En Afrique du sud, l’armée a été déployée dans les faubourgs de Johannesbourg où la violence contre les étrangers a fait plus de 42 morts et des milliers de déplacés, au cours des dix derniers jours. Les troupes ont commencé à effectuer des patrouilles conjointes avec la police dans au moins trois townships de Johannesbourg, ont précisé des officiels sud-africains. Les forces de l’ordre ont arrêté 28 personnes lors de raids dans la ville et ses environs, a précisé une porte-parole de la police, Sally de Beer.

La province de Gauteng, où les violences xénophobes avaient éclaté, était calme, en grande partie, la nuit dernière, mais de nouveaux incidents ont été signalés ailleurs, dans la région du Kwazulu Natal (est) et dans le port de Durban, où des dizaines de ressortissants étrangers se sont réfugiés dans un poste de police.

Pour le vice-président du Congrès national africain (ANC), le parti au pouvoir, ces violences sont l’un des incidents les plus laids qu’ait connu le pays depuis la fin de l’Apartheid.
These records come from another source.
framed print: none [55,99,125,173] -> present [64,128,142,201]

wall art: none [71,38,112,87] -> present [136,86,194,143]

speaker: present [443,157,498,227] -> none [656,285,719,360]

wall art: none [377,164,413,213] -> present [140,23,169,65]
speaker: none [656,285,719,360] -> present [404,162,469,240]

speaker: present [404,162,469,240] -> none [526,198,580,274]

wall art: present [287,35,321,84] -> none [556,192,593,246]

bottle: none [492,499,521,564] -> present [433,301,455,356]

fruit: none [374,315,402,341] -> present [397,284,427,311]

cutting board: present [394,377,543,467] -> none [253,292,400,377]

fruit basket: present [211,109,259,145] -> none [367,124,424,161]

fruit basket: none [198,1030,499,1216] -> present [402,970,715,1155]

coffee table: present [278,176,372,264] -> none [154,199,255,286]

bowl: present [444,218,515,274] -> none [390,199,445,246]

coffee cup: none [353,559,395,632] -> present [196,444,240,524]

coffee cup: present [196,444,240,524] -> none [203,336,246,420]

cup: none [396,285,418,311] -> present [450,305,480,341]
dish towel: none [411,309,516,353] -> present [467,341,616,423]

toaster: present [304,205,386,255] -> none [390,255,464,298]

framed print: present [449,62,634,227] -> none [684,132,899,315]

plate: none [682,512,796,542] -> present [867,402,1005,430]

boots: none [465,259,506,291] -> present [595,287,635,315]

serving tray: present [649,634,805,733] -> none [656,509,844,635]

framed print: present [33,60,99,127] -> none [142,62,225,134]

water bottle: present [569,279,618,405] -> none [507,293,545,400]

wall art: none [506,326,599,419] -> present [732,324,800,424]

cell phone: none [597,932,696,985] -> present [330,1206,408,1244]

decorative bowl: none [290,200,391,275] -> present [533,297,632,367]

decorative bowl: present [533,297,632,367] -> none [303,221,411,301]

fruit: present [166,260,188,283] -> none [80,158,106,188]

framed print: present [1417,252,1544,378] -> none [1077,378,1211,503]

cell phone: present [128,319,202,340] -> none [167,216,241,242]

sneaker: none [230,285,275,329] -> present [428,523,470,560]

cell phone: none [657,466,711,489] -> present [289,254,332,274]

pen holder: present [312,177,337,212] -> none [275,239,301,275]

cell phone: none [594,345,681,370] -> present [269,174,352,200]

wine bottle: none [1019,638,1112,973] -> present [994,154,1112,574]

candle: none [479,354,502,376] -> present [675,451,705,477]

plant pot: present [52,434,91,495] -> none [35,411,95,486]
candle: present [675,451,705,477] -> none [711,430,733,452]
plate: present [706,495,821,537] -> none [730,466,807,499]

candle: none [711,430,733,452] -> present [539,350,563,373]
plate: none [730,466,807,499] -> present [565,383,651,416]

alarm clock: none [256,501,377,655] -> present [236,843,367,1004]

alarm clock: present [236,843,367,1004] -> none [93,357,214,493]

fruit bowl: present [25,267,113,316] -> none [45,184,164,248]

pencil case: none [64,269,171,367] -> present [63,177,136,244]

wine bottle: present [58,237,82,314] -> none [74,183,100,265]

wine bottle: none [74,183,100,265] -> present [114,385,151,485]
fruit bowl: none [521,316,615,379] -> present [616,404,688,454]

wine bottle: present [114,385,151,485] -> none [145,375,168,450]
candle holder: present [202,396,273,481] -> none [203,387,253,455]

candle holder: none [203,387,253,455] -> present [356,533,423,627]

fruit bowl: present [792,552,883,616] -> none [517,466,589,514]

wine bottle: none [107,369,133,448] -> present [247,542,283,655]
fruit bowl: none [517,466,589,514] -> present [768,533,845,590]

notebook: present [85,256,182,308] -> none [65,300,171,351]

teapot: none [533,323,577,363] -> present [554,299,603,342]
A l’occasion d’une conférence de presse avec les media étrangers, Kgalema Motlanthe a également critiqué la réaction tardive des forces de l’ordre face aux troubles.

Les agences caritatives sud-africaines réclament des dons pour aider environ 16.000 personnes déplacées, tandis que la Croix-Rouge dit avoir besoin d’au moins 500.000 dollars pour les victimes des agressions, en majorité des Zimbabwéens et des Mozambicains. Leurs assaillants leur reprochaient d’exacerber le chômage et la criminalité. Des milliers d'entre eux ont quitté l'Afrique du Sud.